Each drawing stage produces a sliver – a ribbon–like band exiting into a large barrel, and pushed down with a reciprocating vertical metal plunger. There are dozens of these on a drawing system. While the first drawing stage machine is designed to take from a carding reel, further drawing systems take increasingly drawn slivers from the barrels. The final drawing stage machine setting determines the final sliver width. When this is twisted on the first bobbin stage, this width sets the Jute Count – the weight in British Imperial pounds per 14,400 yards. In all yarn mills, everything begins with a single–ply yarn.
One of the issues we all see in our ropes are knots in the yarn. These begin due to the limited bobbin size on the initial single–ply spinning system, and sadly, can never be eliminated. As the slivers feed through, and are twisted to become yarn, increasing the bobbin capacity would compromise spinning efficiency as it becomes heavier. The machinery is not capable of driving heavier loads. It’s explained that due to the delicate nature of this stage, incoming final hackled, graded, batched, piled, carded and drawn jute machine settings need to be optimised to avoid breakages. This is because each spinning system has dozens of winding bobbins. A breakage on one would generate very serious production down time.

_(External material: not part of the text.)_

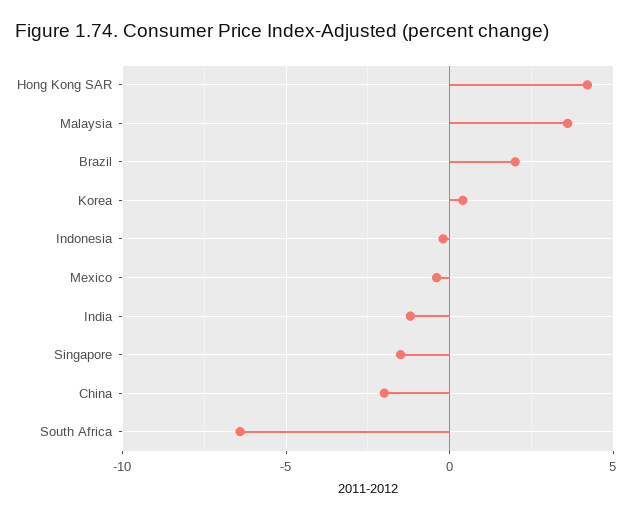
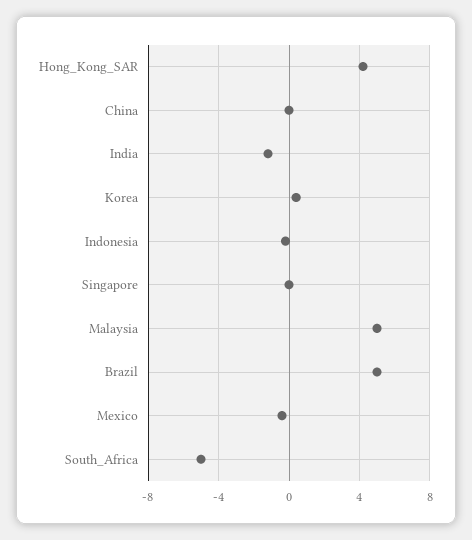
Malaysia: 3.5 -> 5
Brazil: 2 -> 5
Singapore: -1.5 -> 0
China: -2 -> 0
South Africa: -6.5 -> -5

Once the spinning bobbins are loaded with yarn, they either go directly to final customer–specific yarn bobbin winding, with the cores required for their particular weaving or twisting machinery, or on to other processes. This requires small spinning machine bobbins of yarn to be joined with an unavoidable knot.
For our application there is an intermediate proprietary mechanical stage to compact our yarn to significantly reduce fibre loss and hairiness. For other customers, yarn may go on to being twisted into multiple–plies used for baling strings and twines. We’re shown example of the lightest weight single–ply yarn (7lb), up to 4–ply 80lb string (4 x 20lb). Multiple–ply yarns, we are informed, are not intended for ropes.

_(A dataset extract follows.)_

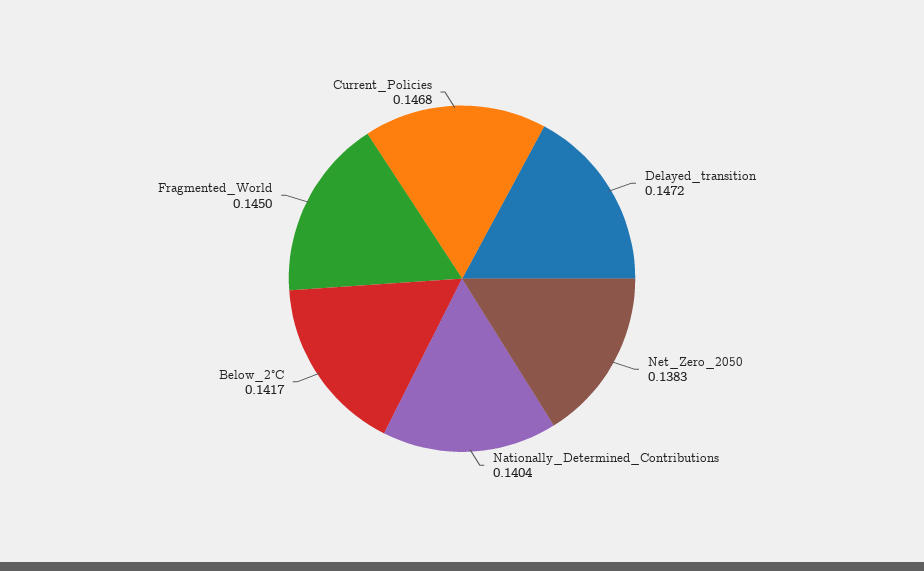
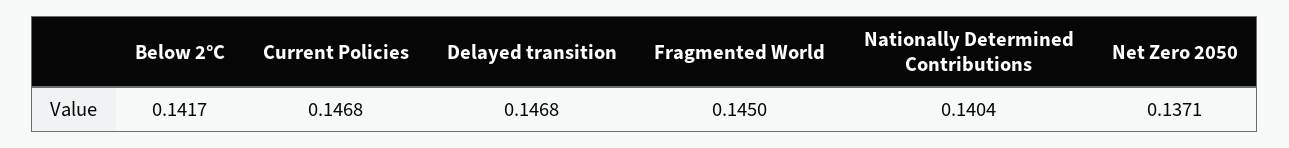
Delayed_transition: 0.1472 -> 0.1468
Net_Zero_2050: 0.1383 -> 0.1371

We were shown the multiple–ply twisting
machinery, and had the dynamics explained. There are 3 twist dynamics required.
In a rope or cord, this will be the first twisting of the single–ply yarn, in
our, and nearly all cases, due to the available machinery ‘Z-lay’, or right–handed
as you look down the yarn. This is then counteracted upon by a corresponding
reverse twist when the yarns are wound together into a strand, and finally,
twisted against the 2 prior dynamics in the original yarn direction to make
In a baling string or twine, the second
dynamic is in countertwisting by multiplying the yarns together, so the end
product has the final dynamic when these are finally twisted. Adding a fourth
dynamic to twist baling string or twine to become rope is not considered logical.
The final process we demand is coating, where liquid contact followed by infra-red drying helps further prevent hairs and fibre loss. However, we should be realistic, and understand that, to a certain extent, jute is always naturally hairy, and that initial abrasion in use will result in some coating removal, and encouragement of hair protrusion. This eventually polishes down with increased use and human skin oil coating, but can also be diminished by a hand–coating of oil before use, eg. Jojoba or Tsubaki, etc.
This yarn mill’s customers require a diverse range of delivered yarn bobbin specifications to fit their particular machinery. We see parallel, conical, tall and fat from 3 to 20kg yarn spools in their outgoing shipping halls, where products are stacked up to 6m high.
Back on the final yarn spool winding systems we see how the knots have to join yarns from the smaller spinning system bobbins. Occasionally, an impurity can be a weak enough point that the yarn breaks and has to be reconnected. Having only commonly seen simple reef knots used to connect yarns, we’re shown a unique secretive knot used by this particular mill that compacts much better, which the open ends will then be carefully trimmed to <3mm.